Отойдя к окну, не оборачиваясь, Олег произнёс:
– "Убиша дитя моё, но не будеви местника меж нами, но возложив на Бога! А Русской земли не погубим с тобой! А сноху мою поели ко мне, да бых оплакал мужа её, да с ней же кончав слёзы, посажу на месте, и сядет, аки горлица на сусе древе, жалеючи, и я утешуся!.." Угадал, монах?
– спросил Олег, обернувшись к Сергию.
– И ты нудишь меня паки простить Дмитрия? Но ежели я - не таков, как твой Мономах? Ежели я не прощаю обид, ежели я - лишён христианского смирения? Ежели я - изгой правой веры Христовой?
– Каждый русич - уже православный, - сказал Сергий.
– Каждый?
– Да! Приявший крещение принял в себя и все Заветы Христовы. Токмо не каждый понимает это, и потому многие грешат, но грешат по неведению, не зная своих же душевных сокровищ, не видя очами земными сокровенного света своего.
– А ты зришь сей свет и во мне, инок!
– Зрю, княже! Ты ведаешь и речёшь Истину, я же токмо внимаю тебе. Недостойного князя может поддержать и наставить достойный пастырь, даже недостойного пастыря можно пережить, дождав другого, достойного. Я боюсь иного, чтобы весь народ не возжаждал телесных услад и обогащения, не позабыл о соборном деянии, как то створилось в Византии. Вот тогда нашу землю будет уже не спасти. Мы - живы, доколе христиане есьмы, и потому подвиг иноческий достоит каждому из нас и возможен, исполним для каждого!

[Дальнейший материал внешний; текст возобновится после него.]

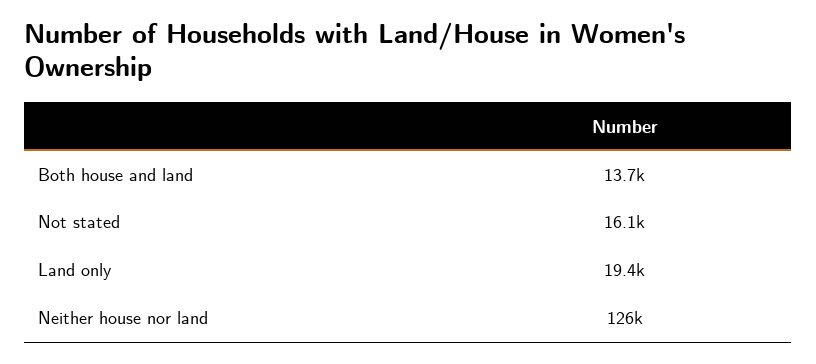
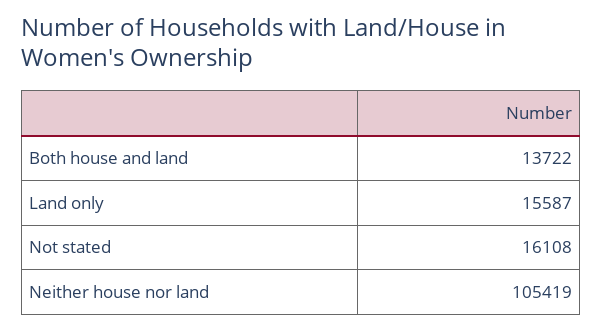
Land only: 19400 -> 15587
Neither house nor land: 126000 -> 105419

Князь Олег посмотрел в глаза старца и опустил глаза.
– Значит, можно?
– спросил он.
– Да!
– ответил Сергий.
– Но почему Москва, - взорвался Олег, - почему не Тверь, не Нижний, не Рязань, наконец! Ну да, нам, рязанам, никогда не принадлежало Великое Владимирское княжество... Погоди, постой! И книжному научению мало обучены рязане, суровые воины, удальцы и резвецы, но не смыслённые мужи, не исхитрены в делах правленья и в мудрости книжной - всё так! И значит, Рязани не возглавить собор русичей! Но Нижний Новгород? Будь на месте Кирдяпы с Семёном... Да, ты - прав, монах. Одна Тверь, ежели бы уцелел и сохранил престол Михайло Ярославич... Вот был князь! Не бысть порока в нём! И скажешь, монах, что тогда бы воздвиглась брань с Ордой, и Рязани стало бы не уцелеть в той пре? И значит, все усилия наши, и спор с Литвой, и одоления на татар - впусте и послужат токмо вящему возвышению Москвы? И людины, весь язык, захотят сего? Или, мнишь, ежели и не захотят, то стерпят, зане христиане суть и Небесным Учителем приучены к Терпению, без Которого не устраивается никакая власть? И будут жертвовать, и будут класть головы во бранях, лишь бы стояла великая власть в Русской земле? Но Литва?